Data processing
Data processing is a broad term and is often conflated with related terms. It typically includes steps like data cleaning and data transformation. Some workflows may extend this to preliminary analysis, though visualizations are generally considered a separate stage. The term data wrangling is frequently used interchangeably with early processing stages. The specific steps involved can vary depending on the type of data and the goals of the analysis.
Data versioning
Data versioning is the process of assigning unique version numbers to different iterations of a dataset. This practice is important when working with machine learning models, as it allows to track changes made to the data over time and ensure that the correct version of the data is used for training and testing. Data versioning can also help with reproducibility, because it allows to recreate previous versions of the data and compare results across different iterations.

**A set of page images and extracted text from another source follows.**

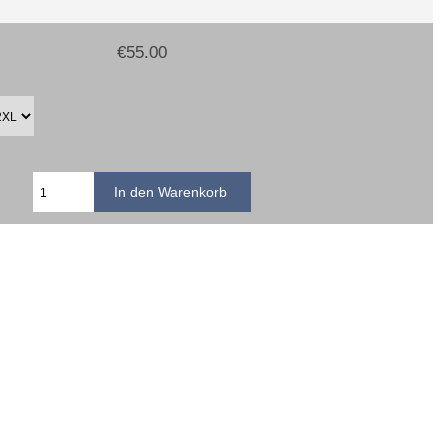
€55.00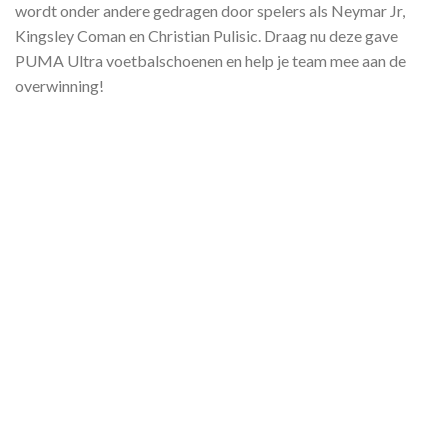
wordt onder andere gedragen door spelers als Neymar Jr,
Kingsley Coman en Christian Pulisic. Draag nu deze gave
PUMA Ultra voetbalschoenen en help je team mee aan de
overwinning!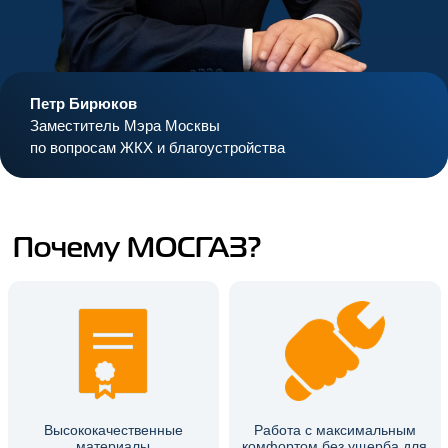
Петр Бирюков
Заместитель Мэра Москвы
по вопросам ЖКХ и благоустройства
Почему МОСГАЗ?
Высококачественные
Работа с максимальным
материалы
комфортом без ущерба для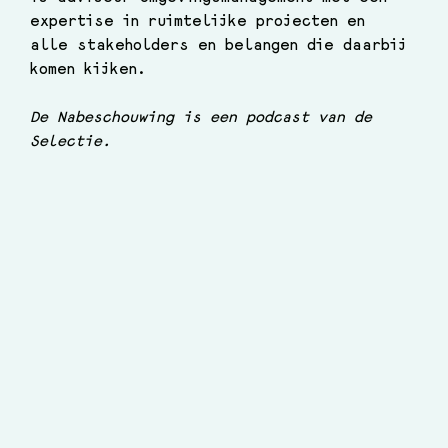
expertise in ruimtelijke projecten en 
alle stakeholders en belangen die daarbij 
komen kijken.
De Nabeschouwing is een podcast van de 
Selectie.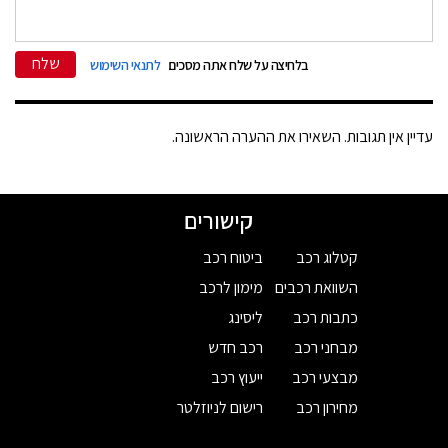
שלח
בלחיצה על שלח אתה מסכים
לתנאי השימוש
עדיין אין תגובות. השאירו את ההערה הראשונה.
קישורים
קטלוג רכב
ביטוח רכב
השוואת רכבים
מימון לרכב
כתבות רכב
ליסינג
מבחני רכב
רכב חדש
מבצעי רכב
ייעוץ רכב
מחירון רכב
רישום לניוזלטר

There are a couple of techniques and tools for data versioning. For example, Git is typically used to track source code and software versions, but is not well-suited for large datasets. However, Git LFS (Large File Storage) can be used to manage large files in a Git repository. Other tools like DVC (Data Version Control) are specifically designed for data versioning and can be used to track changes to datasets and models over time. DVC integrates with Git and allows to version control data files, models, and experiments in a way that is similar to how Git works for source code.
DVC
DVC has very comprehensive documentation, tutorials and videos available, most of the resources are available on their homepage. It covers how to get started with data versioning, how to integrate it with Git, and how to use DVC with different cloud storage providers (e.g. AWS S3).